Another point concerns the contemporary crisis of representation of war in film. Godard’s criticism of war films as spectacles of destruction has in fact anticipated this crisis in war film. Our visual culture is saturated with hegemonic representations of combat, particularly in high budget Hollywood productions that glorify violence through the spectacle of military triumph or belligerent masculinity, directly or indirectly, even if they may contain anti-war messages. As Sontag has written about photographs, "In a world in which photography is brilliantly at the service of consumerist manipulations, no effect of a photograph of a doleful scene can be taken for granted." Thus Godard has deplored Steven Spielberg, in particular in Spielberg’s violation of the Bazinian vision of the cinematic “reality” through the creation of “fake” concentration camps in Schindler’s List. The extremity of this position aside and its possible counterpoints, under the influence of contemporary Hollywood productions popular audiences have grown accustomed to receiving an anti-war message through an ambivalent or unlikely hero, but only after financial and industrial might have staged a grand spectacle, without illusions, of exploding flesh and mortar (yet this is of course a stereotype as well). Godard’s views in this context are more significant with regard to commercial pressures on art cinema, and the evocation of Bazin would be contradictory to his own opus. While Godard’s stances can be challenged—the high moral call placed on film art to expose and even prevent genocide and his complete rejection of recent Hollywood, above all, the nouvelle vague auteur’s inability to “negotiat[e] the greater realities of now-late-twentieth century carnage with his poetic, aphoristic style”—the films’ value lies more in the questions they pose.
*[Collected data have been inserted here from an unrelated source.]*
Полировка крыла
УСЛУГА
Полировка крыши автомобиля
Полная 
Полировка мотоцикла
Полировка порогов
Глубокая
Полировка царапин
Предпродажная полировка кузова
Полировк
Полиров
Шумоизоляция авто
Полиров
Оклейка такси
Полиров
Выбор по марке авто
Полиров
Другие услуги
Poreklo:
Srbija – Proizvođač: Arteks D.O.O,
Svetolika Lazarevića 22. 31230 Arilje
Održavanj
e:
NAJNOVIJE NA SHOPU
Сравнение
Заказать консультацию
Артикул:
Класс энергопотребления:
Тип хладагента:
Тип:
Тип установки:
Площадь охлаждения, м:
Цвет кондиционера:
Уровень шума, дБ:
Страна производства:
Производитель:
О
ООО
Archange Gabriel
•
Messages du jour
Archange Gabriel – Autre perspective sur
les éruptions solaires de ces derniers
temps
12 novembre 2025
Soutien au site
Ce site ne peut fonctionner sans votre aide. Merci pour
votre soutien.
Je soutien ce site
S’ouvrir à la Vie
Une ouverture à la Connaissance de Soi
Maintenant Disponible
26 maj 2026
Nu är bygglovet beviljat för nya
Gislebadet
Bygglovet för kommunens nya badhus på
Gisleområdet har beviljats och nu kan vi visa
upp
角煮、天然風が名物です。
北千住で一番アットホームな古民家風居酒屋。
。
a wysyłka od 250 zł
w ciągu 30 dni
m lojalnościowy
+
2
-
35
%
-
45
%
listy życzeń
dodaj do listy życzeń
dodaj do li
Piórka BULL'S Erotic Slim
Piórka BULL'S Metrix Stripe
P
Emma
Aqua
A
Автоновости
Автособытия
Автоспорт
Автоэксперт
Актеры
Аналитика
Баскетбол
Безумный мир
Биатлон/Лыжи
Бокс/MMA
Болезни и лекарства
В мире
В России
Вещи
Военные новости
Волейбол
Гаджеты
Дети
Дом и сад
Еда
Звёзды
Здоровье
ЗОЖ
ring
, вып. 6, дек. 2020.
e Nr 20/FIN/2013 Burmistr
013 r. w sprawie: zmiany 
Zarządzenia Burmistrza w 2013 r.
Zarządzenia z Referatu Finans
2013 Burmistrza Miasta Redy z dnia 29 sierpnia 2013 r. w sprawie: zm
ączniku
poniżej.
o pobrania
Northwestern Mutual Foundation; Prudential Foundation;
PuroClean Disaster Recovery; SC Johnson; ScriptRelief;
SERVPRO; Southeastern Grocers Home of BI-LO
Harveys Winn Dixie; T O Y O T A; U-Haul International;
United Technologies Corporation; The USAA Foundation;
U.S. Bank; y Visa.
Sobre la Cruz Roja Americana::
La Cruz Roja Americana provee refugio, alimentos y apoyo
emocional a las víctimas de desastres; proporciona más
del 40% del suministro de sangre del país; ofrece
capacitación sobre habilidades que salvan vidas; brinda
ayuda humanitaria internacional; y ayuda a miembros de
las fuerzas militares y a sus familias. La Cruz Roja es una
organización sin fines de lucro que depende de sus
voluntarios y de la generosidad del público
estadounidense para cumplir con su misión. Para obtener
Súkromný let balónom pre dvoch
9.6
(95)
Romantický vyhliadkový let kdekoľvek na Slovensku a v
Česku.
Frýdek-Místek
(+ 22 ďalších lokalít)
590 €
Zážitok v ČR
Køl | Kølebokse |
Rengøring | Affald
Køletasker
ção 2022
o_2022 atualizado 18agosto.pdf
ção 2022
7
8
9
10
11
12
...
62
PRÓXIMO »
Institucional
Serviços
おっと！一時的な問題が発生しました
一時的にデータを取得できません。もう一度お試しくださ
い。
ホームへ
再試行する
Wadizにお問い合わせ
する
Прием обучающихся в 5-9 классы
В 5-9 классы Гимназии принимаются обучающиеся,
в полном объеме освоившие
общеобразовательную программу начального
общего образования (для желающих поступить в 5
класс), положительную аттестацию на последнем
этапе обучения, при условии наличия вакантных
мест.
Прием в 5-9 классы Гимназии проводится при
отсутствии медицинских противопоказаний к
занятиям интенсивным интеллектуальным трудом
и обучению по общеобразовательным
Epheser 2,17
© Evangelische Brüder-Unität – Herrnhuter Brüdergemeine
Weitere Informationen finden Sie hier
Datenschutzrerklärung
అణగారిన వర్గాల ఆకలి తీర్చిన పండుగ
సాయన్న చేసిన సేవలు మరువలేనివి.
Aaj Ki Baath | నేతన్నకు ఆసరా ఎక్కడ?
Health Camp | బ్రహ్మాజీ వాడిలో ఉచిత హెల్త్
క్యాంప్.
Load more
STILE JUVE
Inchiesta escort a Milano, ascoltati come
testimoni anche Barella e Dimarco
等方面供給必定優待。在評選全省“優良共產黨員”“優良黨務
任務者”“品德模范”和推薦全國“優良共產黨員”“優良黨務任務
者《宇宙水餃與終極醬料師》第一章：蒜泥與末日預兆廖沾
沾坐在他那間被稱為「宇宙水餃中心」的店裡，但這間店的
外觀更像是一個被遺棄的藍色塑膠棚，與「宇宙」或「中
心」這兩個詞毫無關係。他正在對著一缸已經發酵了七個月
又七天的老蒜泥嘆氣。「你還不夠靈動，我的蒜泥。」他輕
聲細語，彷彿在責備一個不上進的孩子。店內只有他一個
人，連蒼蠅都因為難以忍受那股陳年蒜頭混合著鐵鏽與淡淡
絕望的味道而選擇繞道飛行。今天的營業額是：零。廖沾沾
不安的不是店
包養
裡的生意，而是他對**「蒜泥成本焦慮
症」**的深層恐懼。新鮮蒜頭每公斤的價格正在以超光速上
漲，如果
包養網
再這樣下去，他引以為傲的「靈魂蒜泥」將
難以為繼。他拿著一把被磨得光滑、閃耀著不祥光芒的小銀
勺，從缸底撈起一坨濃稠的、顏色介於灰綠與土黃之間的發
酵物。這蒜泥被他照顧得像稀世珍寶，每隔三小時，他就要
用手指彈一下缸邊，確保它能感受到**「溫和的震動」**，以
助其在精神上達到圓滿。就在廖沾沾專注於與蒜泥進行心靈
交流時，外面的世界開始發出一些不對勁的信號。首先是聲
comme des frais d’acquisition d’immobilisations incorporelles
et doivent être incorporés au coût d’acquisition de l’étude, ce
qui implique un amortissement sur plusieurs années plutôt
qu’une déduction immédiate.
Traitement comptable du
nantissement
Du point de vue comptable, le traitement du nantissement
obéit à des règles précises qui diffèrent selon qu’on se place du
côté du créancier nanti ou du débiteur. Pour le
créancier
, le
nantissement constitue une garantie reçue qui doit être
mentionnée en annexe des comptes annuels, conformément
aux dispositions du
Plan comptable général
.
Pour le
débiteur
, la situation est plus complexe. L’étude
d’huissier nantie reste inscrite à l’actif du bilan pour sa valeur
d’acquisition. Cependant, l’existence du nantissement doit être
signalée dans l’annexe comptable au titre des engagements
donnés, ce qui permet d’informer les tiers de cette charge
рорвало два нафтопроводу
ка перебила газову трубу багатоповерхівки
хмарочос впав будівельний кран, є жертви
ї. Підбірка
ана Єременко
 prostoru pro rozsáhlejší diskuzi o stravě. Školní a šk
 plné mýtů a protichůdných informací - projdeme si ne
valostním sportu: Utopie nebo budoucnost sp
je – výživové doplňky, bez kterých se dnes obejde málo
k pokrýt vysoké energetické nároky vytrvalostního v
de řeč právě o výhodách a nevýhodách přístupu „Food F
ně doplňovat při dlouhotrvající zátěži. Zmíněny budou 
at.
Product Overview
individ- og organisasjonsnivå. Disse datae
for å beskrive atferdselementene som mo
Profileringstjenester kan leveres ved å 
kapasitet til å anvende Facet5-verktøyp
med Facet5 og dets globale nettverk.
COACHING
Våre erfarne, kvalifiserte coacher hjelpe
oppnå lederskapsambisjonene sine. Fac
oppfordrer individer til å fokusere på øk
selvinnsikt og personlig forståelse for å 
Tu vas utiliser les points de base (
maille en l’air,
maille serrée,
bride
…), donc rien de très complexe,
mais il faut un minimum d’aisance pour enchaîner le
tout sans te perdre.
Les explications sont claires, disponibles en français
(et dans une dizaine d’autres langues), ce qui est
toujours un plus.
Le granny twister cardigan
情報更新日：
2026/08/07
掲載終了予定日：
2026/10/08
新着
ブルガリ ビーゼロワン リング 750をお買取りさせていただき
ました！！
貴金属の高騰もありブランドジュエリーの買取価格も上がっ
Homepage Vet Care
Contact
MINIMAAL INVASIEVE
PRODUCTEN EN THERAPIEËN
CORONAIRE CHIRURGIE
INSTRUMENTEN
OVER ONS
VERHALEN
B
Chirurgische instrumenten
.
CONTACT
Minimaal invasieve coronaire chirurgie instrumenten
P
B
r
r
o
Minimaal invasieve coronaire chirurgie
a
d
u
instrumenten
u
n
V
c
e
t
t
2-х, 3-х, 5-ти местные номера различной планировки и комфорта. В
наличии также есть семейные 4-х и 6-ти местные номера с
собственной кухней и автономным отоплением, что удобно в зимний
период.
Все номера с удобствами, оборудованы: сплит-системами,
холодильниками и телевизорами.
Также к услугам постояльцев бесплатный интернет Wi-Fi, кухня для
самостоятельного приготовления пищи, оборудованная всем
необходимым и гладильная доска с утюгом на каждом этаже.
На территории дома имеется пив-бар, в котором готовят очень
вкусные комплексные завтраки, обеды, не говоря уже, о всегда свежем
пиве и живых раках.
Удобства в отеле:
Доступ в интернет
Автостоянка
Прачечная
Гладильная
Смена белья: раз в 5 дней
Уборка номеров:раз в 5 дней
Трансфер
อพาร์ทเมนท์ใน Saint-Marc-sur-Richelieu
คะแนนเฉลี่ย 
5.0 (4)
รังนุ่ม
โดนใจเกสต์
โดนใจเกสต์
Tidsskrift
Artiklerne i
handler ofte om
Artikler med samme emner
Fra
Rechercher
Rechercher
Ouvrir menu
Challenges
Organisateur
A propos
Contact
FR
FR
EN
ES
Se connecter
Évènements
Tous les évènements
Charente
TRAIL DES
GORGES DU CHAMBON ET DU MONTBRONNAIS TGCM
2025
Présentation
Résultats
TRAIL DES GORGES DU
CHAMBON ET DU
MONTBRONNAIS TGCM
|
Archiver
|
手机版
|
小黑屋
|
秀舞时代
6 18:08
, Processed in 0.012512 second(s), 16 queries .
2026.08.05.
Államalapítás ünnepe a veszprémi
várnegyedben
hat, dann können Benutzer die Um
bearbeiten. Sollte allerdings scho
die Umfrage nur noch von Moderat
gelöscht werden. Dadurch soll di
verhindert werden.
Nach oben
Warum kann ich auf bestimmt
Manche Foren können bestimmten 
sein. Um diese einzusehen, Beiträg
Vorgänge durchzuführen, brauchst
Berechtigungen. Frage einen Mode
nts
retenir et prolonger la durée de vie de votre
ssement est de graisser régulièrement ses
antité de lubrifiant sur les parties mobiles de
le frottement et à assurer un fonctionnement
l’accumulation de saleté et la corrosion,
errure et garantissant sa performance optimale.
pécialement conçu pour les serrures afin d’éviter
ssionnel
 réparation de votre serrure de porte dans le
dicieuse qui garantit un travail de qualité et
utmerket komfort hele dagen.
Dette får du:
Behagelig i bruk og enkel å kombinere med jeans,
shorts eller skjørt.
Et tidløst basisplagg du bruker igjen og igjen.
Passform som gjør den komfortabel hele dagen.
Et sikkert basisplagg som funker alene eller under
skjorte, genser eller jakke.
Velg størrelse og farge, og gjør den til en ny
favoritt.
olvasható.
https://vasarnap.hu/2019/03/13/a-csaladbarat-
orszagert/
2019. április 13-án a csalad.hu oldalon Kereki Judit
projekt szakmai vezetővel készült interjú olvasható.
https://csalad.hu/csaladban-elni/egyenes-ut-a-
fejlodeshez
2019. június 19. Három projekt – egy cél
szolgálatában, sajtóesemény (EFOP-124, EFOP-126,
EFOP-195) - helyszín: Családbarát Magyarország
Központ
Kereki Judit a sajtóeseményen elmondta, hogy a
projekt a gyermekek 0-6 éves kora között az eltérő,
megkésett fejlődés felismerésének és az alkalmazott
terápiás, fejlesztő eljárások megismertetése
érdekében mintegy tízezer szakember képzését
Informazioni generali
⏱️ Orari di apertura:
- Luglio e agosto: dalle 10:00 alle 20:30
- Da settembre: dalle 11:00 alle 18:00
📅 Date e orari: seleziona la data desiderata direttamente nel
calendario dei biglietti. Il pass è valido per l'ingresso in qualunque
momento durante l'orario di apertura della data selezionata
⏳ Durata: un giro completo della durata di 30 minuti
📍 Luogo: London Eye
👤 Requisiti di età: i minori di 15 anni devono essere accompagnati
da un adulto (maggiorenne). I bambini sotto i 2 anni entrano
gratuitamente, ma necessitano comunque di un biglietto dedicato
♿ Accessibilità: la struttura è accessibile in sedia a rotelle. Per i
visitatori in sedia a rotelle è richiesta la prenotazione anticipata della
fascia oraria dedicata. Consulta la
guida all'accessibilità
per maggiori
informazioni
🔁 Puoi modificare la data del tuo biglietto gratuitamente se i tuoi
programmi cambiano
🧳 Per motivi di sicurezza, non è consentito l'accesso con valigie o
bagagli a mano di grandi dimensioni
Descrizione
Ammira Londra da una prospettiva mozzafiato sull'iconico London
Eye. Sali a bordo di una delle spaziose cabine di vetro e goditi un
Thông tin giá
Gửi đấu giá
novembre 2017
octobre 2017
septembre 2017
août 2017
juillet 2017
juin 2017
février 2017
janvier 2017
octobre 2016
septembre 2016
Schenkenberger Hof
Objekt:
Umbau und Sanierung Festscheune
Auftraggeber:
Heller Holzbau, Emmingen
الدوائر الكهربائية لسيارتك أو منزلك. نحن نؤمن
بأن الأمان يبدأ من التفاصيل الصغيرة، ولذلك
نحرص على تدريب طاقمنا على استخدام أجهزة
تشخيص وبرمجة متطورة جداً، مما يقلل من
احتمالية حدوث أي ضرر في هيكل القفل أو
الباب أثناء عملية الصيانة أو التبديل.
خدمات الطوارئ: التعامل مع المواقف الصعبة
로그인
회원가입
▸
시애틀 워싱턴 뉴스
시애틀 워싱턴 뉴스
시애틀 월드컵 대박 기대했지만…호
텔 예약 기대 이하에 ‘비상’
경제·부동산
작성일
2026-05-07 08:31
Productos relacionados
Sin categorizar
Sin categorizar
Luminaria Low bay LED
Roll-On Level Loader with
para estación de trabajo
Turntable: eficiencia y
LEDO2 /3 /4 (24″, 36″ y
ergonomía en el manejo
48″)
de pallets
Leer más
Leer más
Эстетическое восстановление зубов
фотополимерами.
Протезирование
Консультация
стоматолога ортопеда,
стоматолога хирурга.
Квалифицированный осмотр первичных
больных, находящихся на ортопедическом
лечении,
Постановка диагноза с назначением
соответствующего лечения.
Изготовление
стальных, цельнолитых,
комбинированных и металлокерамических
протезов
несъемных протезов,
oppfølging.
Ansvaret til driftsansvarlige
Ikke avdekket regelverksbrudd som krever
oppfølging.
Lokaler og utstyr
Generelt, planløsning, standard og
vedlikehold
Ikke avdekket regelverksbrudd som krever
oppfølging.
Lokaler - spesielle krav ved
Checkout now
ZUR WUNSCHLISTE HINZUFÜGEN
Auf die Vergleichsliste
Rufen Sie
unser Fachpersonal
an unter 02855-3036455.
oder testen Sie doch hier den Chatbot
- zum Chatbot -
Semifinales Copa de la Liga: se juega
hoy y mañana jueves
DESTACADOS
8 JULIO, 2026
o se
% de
Godard’s films redefine Kracauer’s quest by redeeming film from the corruptions of spectacle in Debord’s terms by adopting a different visual and narrative language. This set of techniques has included narrative breaks and disorientations, asynchronicity, jumpcuts, elliptical connections, spontaneity, Brechtian detachment (especially in his 1960s films), allegorical vignettes, and, above all, montage that stresses reflexivity over submission to the spectacle-qualities of images. As David Sterritt has pointed out, Godard’s visual style, which has evolved greatly over the past decades, represents a form of creative experimentation, a “work in progress” and “an attempt at cinema” that constantly reexamines and challenges the notions of the documentary and the fictional.[58/59] But as his once-challenging cinematic form has also been in part adopted by contemporary film and media, this aspect of Godard’s older (and more daring) rhetoric precludes a possible redefinition of contemporary cinema.